Nationalpark mit Familienanschluss: In dem Dorf Telok Melano können Urlauber den Alltag der malaiischen Fischer erleben
Sanft dümpelt das schmucklose Boot am Anlegesteg Sematans, des kleinen Küstenortes im Westen Sarawaks auf Borneo, vor sich hin. Mit lautem „Hallo” laden die beiden malaysischen Skipper Lebensmittel und Gepäck ein und verstauen es unter zwei schmalen Holzbrettern, die als Sitzbänke dienen. Nur das Gepäck und die beiden schweren Außenbordmotoren deuten daraufhin, dass die zerbrechliche Glasfiberschale nicht nur für eine strandnahe Schnorchelfahrt gedacht ist.
Im Gegenteil, es geht quer über das offene südchinesische Meer nach Telok Melano, einem nur über das Wasser zu erreichenden moslemischen Dorf auf einer Halbinsel unweit des „Western Tip”, des westlichsten Punkts Borneos.

DATENSÄTZE:
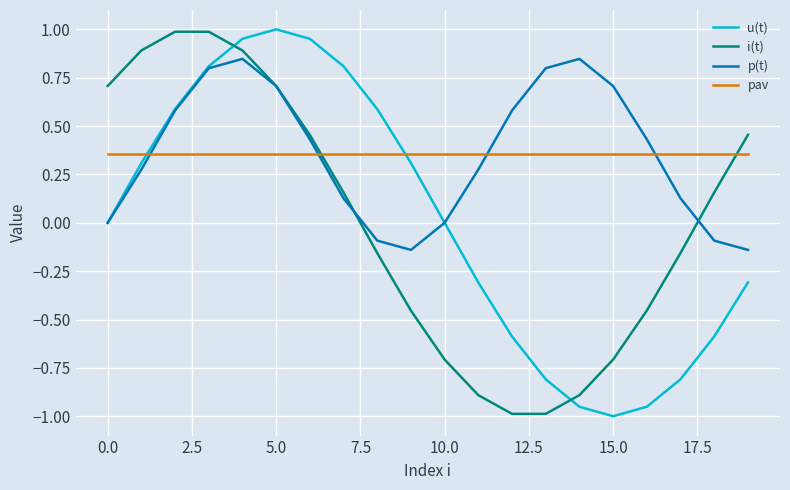

True or false: pav and u(t) intersect in this chart.

True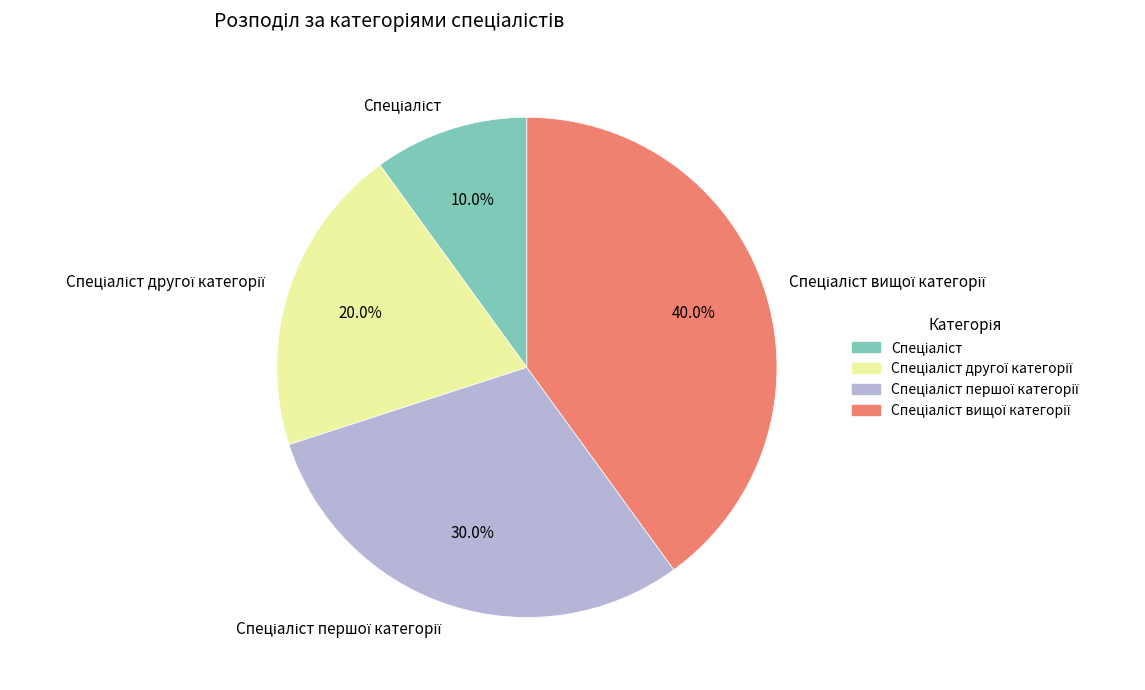

Is there a majority slice in this chart?

No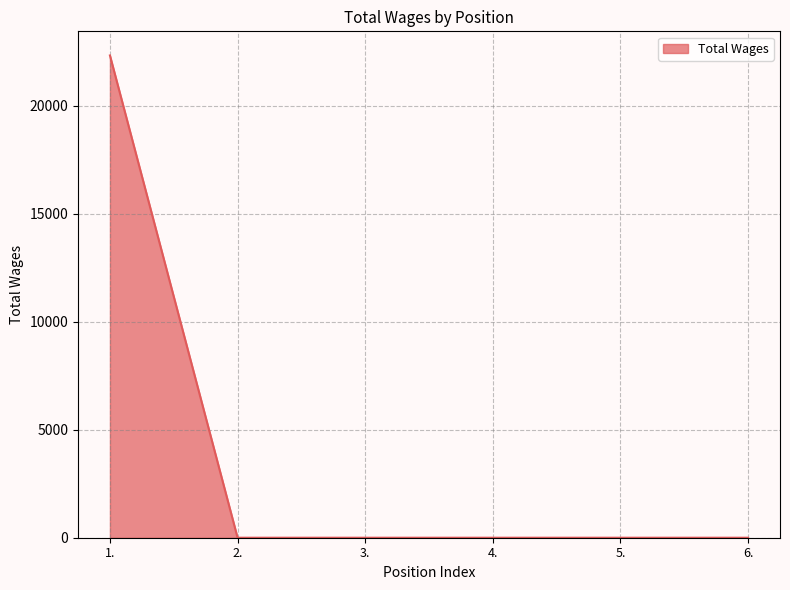

How many series are shown in this chart?

1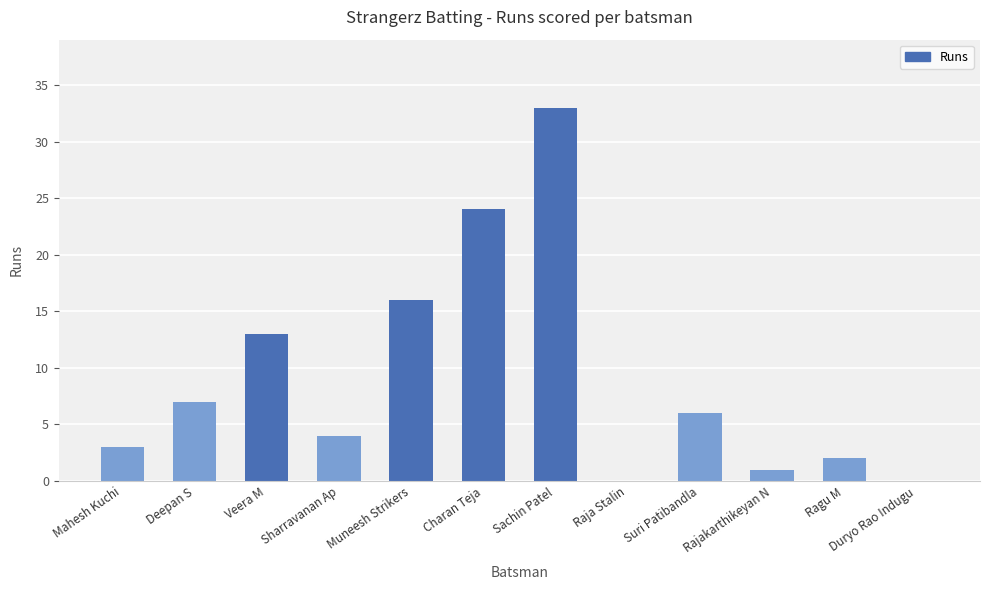

At which label is the value closest to 16?

Muneesh Strikers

AUFGABEN:
**1.** Beantworten Sie die folgenden Fragen anhand des Auszugs über Telok Melano.
(a) Wo liegt Sematan?
(b) Was dient im Boot als Sitzbänke?
(c) Auf welchem Weg ist Telok Melano zu erreichen?
**2.** Prüfen Sie, ob die folgenden Aussagen mit dem Auszug über Telok Melano übereinstimmen.
(a) Das Boot hat nur einen einzigen Außenbordmotor.
(b) Telok Melano liegt auf einer Halbinsel.
(c) Die Bootsfahrt ist lediglich eine strandnahe Schnorchelfahrt.
**3.** Schreiben Sie die Stelle aus dem Auszug über Telok Melano wortgetreu ab, beginnend bei „Im Gegenteil, es“ und endend bei „westlichsten Punkts Borneos.“.

LÖSUNGEN:
**1.**
(a) Sematan ist ein kleiner Küstenort im Westen Sarawaks auf Borneo.
(b) Zwei schmale Holzbretter dienen als Sitzbänke.
(c) Telok Melano ist nur über das Wasser zu erreichen.

**2.**
(a) Nein: „die beiden schweren Außenbordmotoren“
(b) Ja: „einem nur über das Wasser zu erreichenden moslemischen Dorf auf einer Halbinsel“
(c) Nein: „es geht quer über das offene südchinesische Meer nach Telok Melano“

**3.**
Im Gegenteil, es geht quer über das offene südchinesische Meer nach Telok Melano, einem nur über das Wasser zu erreichenden moslemischen Dorf auf einer Halbinsel unweit des „Western Tip”, des westlichsten Punkts Borneos.